* **Exercise prompt**
From the data that follows, copy every line with the string "buttons".

Collected data entries:
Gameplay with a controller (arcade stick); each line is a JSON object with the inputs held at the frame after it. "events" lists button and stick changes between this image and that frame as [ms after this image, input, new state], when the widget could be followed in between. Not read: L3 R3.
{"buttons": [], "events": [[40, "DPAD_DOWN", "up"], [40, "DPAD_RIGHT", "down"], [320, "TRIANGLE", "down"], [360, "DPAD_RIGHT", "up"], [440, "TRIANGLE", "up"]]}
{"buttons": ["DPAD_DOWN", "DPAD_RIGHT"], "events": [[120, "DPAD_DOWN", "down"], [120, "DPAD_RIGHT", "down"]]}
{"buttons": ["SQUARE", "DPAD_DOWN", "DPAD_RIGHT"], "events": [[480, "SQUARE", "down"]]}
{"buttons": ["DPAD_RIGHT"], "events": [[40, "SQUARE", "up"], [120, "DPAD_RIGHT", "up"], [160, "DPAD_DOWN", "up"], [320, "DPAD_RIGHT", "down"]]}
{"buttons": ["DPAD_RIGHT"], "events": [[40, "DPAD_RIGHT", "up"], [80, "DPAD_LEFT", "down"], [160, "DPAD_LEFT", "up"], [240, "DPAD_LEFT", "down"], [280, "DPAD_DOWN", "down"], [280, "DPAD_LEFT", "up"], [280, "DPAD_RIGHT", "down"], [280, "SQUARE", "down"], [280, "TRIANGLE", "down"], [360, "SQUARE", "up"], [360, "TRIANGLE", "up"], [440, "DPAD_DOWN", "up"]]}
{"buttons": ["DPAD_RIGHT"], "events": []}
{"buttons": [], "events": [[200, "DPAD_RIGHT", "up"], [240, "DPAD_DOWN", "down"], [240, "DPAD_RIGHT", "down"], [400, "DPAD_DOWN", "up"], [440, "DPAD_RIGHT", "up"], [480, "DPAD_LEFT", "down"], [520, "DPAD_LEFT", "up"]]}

* **Written solution**
{"buttons": [], "events": [[40, "DPAD_DOWN", "up"], [40, "DPAD_RIGHT", "down"], [320, "TRIANGLE", "down"], [360, "DPAD_RIGHT", "up"], [440, "TRIANGLE", "up"]]}
{"buttons": ["DPAD_DOWN", "DPAD_RIGHT"], "events": [[120, "DPAD_DOWN", "down"], [120, "DPAD_RIGHT", "down"]]}
{"buttons": ["SQUARE", "DPAD_DOWN", "DPAD_RIGHT"], "events": [[480, "SQUARE", "down"]]}
{"buttons": ["DPAD_RIGHT"], "events": [[40, "SQUARE", "up"], [120, "DPAD_RIGHT", "up"], [160, "DPAD_DOWN", "up"], [320, "DPAD_RIGHT", "down"]]}
{"buttons": ["DPAD_RIGHT"], "events": [[40, "DPAD_RIGHT", "up"], [80, "DPAD_LEFT", "down"], [160, "DPAD_LEFT", "up"], [240, "DPAD_LEFT", "down"], [280, "DPAD_DOWN", "down"], [280, "DPAD_LEFT", "up"], [280, "DPAD_RIGHT", "down"], [280, "SQUARE", "down"], [280, "TRIANGLE", "down"], [360, "SQUARE", "up"], [360, "TRIANGLE", "up"], [440, "DPAD_DOWN", "up"]]}
{"buttons": ["DPAD_RIGHT"], "events": []}
{"buttons": [], "events": [[200, "DPAD_RIGHT", "up"], [240, "DPAD_DOWN", "down"], [240, "DPAD_RIGHT", "down"], [400, "DPAD_DOWN", "up"], [440, "DPAD_RIGHT", "up"], [480, "DPAD_LEFT", "down"], [520, "DPAD_LEFT", "up"]]}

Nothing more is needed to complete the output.